Forest officials said this was probably the first such operation in the state where the 13-foot tall, 5-tonne elephant was sedated while standing. The task was done by a team of veterinary doctors led by Ravikant Khobragade, deep in the Kolamarka forest.

“Ajit, aged about 22 years, is the alpha male of the herd consisting of three males, three females and a baby fathered by Ajit. He is known for his rebellious mood swings and had killed a mahut in 2013. We set the herd free at night to roam the forest for food and bring them back to camp the next morning. On July 12, Ajit didn’t allow the herd to be taken back, and charged at the mahuts and other forest staffers. So, we planned the operation to retrieve them, at the centre of which was controlling Ajit,” said Deputy Conservator of Forest Prabhunath Shukla. The Kamlapur elephant camp was set up in 2011 after the decade-old teak log transport by elephants had to stopped due to the Naxal menace. Since then, the elephants are being maintained at a cost of Rs 5 lakh annually.
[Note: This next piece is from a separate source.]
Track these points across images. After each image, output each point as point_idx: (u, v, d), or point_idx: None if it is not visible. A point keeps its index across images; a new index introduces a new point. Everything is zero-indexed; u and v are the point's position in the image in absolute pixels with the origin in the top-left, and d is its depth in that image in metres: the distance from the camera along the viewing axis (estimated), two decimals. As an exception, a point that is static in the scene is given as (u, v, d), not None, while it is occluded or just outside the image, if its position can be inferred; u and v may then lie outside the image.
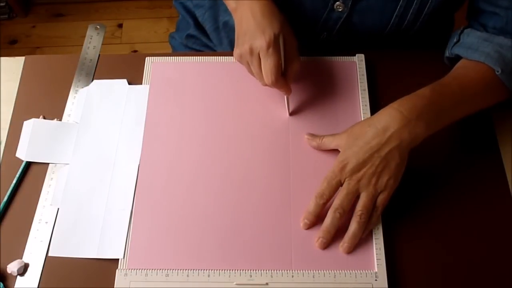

On July 23, a 20-strong team of senior Forest officials led by Shukla, three mahuts, two fodder cutters and four veterinary doctors,including Sandip Chhonkar, Nilesh Khalate and Sachin Khemalapure, reached the forest where the herd had strayed.They managed to chain the six elephants but not Ajit, who continued to behave aggressively and wouldn’t allow the rescuers to take the herd away. “So, we decided to sedate him. We hid in a culvert and waited. It was a challenge to sedate him with standing anaesthesia, but we finally managed it on July 25, with forest guard Amol Kowase darting the animal. It took us over 40 minutes to chain Ajit in a standing posture. While he remained sedated, the rest of the herd was brought back to the camp,” said Khobragade.

Ajit was left with chains on his feet for two days in the forest. He was brought back to camp on Wednesday. “Today, he betrayed no aggression and obeyed the mahut to return to the camp,” Shukla said.